AWS 自家研發晶片的 trn1.*
上線了:「Amazon EC2 Trn1 Instances for High-Performance Model Training are Now Available」。
先前三家雲端的廠商只有 Google Cloud Platform 有 TPU 可以 train & evaluate,現在 AWS 推出 AWS Trainium,補上 train 這塊的產品。其中官方宣稱可以比 GPU 架構少 50% 的計算成本:
Trainium-based EC2 Trn1 instances solve this challenge by delivering faster time-to-train while offering up to 50% cost-to-train savings over comparable GPU-based instances.
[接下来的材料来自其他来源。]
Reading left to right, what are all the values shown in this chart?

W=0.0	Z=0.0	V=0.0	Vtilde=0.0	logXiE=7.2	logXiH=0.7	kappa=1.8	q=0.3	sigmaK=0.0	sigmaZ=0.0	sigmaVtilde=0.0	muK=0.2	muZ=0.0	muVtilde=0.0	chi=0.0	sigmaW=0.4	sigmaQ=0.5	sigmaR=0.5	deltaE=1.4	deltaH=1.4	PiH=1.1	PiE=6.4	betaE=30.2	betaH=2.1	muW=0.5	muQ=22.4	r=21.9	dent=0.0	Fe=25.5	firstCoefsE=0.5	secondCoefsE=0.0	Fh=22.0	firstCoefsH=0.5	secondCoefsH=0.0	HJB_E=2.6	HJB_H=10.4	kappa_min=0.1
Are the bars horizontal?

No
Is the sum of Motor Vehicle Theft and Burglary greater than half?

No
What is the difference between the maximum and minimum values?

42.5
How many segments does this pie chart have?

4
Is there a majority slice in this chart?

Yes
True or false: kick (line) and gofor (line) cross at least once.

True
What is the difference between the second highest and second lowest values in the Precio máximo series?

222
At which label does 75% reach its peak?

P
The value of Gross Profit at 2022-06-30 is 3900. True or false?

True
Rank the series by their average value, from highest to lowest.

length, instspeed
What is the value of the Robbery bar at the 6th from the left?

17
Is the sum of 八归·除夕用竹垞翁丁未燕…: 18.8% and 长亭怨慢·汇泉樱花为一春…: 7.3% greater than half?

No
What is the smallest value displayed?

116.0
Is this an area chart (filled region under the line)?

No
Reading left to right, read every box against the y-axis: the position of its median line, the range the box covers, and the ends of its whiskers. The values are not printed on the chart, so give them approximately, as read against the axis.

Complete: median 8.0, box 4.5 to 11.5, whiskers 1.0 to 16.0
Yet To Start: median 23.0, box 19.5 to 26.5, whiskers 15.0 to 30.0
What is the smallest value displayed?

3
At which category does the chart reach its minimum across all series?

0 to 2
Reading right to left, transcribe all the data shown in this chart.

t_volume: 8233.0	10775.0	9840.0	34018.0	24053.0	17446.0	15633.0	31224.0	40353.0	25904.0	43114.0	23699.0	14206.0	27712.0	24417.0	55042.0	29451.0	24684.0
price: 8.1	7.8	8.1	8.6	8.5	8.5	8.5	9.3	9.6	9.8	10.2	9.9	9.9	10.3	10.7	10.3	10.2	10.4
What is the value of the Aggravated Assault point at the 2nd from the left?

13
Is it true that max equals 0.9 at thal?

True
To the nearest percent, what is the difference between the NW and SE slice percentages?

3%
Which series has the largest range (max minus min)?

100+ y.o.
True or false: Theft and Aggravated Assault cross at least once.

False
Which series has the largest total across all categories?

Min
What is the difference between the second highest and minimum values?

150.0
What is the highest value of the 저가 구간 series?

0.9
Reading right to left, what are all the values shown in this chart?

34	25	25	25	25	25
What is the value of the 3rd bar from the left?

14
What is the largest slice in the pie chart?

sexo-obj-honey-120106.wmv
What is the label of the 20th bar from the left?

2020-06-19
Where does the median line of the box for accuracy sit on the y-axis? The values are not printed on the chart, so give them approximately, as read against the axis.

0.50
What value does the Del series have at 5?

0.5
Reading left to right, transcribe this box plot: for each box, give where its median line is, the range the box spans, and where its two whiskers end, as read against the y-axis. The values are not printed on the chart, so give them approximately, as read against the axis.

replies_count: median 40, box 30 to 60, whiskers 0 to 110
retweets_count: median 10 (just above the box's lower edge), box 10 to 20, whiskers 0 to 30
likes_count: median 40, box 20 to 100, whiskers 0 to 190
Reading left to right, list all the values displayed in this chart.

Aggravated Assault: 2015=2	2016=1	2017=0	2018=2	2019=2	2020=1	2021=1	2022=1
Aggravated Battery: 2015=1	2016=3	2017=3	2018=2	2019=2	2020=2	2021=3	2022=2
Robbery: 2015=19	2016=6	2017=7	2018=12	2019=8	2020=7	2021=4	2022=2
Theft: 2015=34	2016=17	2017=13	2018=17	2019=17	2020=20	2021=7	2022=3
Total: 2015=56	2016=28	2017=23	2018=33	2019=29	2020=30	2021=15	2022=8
然後 PyTorch 與 TensorFlow 都有支援:
The Neuron plugin natively integrates with popular ML frameworks, such as PyTorch and TensorFlow.
另外用 neuron-ls
可以看到 Neuron 裝置的資訊,不過沒看懂為什麼要 mask 掉 private ip 的資訊:
大型的 cluster 會使用 Amazon FSx for Lustre 整合提供服務:
For large-scale model training, Trn1 instances integrate with Amazon FSx for Lustre high-performance storage and are deployed in EC2 UltraClusters. EC2 UltraClusters are hyperscale clusters interconnected with a non-blocking petabit-scale network.
但第一波開放的區域有點少,只有萬年美東一區 us-east-1
與美西二區 us-west-2
:
You can launch Trn1 instances today in the AWS US East (N. Virginia) and US West (Oregon) Regions as On-Demand, Reserved, and Spot Instances or as part of a Savings Plan.
在 us-east-1
上 trn1.2xlarge
的價錢是 US$1.34375/hr,但沒有實際跑過比較好像沒辦法評估到底行不行...
但總算是擺出個產品對打看看,畢竟要夠大才能去訂製這些東西。